The report's cross-type section is where mature Claude Code setups get value. Many teams put everything in the wrong place.

A repeatable shell action may belong in a slash command. A safety rule that must run before commit may belong in a hook. A broad project norm may belong in CLAUDE.md. A domain-specific workflow with examples may belong in a skill. An agent constraint must be backed by actual tool restrictions, not just a sentence saying the agent should not push code.

That placement review is more useful than another pass/fail score because it shows how to preserve the idea while changing the container.

What to add to AGENTS.md

A team using this evaluator should write the operating rule down:

Run /evaluate-setup before publishing shared Claude Code skills, commands, hooks, agents, or CLAUDE.md changes. Treat Layer 1 errors as blockers. Treat Layer 2 REVIEW results as repair work, not deletion. Use /evaluate-skill for disputed skills. Use Layer 3 only as marginal-value evidence; it does not prove trigger accuracy. Remove an asset only when it is unsafe, stale, redundant, or unable to show distinct value after review.

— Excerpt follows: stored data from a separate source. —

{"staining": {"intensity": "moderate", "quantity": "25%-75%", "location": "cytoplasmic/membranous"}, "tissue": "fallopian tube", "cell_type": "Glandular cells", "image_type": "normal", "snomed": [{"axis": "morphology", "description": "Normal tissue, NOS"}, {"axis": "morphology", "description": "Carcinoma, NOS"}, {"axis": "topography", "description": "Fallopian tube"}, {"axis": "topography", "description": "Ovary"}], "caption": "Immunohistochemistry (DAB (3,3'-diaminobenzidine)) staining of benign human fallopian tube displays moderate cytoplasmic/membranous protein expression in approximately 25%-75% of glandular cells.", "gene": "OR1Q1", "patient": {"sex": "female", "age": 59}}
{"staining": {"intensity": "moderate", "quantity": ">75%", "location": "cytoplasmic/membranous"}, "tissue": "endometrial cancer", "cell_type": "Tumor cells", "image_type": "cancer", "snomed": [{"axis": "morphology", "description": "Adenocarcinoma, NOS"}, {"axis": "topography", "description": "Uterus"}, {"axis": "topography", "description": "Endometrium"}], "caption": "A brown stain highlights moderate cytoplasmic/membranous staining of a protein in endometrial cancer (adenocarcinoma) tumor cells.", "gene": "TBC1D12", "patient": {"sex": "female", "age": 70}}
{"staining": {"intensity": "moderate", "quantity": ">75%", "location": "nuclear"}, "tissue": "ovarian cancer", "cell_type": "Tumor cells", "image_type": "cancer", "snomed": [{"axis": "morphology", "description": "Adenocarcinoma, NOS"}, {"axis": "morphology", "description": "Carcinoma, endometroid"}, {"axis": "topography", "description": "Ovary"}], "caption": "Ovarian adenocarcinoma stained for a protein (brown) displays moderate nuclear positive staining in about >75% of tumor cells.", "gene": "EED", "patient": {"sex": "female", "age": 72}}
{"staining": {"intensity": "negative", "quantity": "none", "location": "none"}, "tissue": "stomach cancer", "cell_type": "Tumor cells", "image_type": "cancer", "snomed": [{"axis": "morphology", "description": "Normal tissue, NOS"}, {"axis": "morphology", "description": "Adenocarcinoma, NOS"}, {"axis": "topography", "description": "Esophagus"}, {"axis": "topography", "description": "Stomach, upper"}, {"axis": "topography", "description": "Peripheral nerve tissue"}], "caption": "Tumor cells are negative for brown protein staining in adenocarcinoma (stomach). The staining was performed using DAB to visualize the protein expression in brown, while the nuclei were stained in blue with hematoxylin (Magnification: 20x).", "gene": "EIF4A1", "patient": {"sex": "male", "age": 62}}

That rule keeps quality review from becoming a purge.

Where it fits in a Codex article pipeline

The same model fixes weak AI-written articles.

A deterministic gate should catch banned titles, missing sources, thin implementation signal, no practical takeaway, and obvious AI tone. An editorial layer should ask whether the article teaches a Codex, Claude Code, MCP, skill, or agent workflow decision. A rescue layer should preserve high-value sources and rebuild the article with source-backed analysis, runbooks, caveats, and a verdict.

The Red Hat evaluator is not about word count. It is about evidence before status change. That is the principle worth importing.

When not to use it

Skip the full evaluator for a tiny personal setup with one CLAUDE.md and no shared skills. The ceremony is not free. A short manual read is faster.

Do use it when a team has multiple skills, repeated commands, hooks with shell behavior, agents with tool restrictions, or a CLAUDE.md that has become a dumping ground. Do use it before publishing a skill library to other developers. Do use it when a useful idea looks weak and the team needs a fair REVIEW path before removal.

The boundary is simple: if the setup is large enough that no one remembers why each instruction exists, run the evaluator.

Save the Red Hat evaluator article as a skill-triage field guide. The value is the layered decision process: deterministic failures, rubric judgment, marginal-value tests, and a REVIEW bucket that preserves useful ideas without keeping weak artifacts in production.

Practical takeaway

Run /evaluate-setup before publishing shared Claude Code assets. Treat Layer 1 errors as blockers. Put vague, bloated, duplicated, or misplaced assets into REVIEW. Use /evaluate-skill for disputed skills, and read Layer 3 as marginal-value evidence only. Delete last, after the source idea has failed repair or shown no distinct value.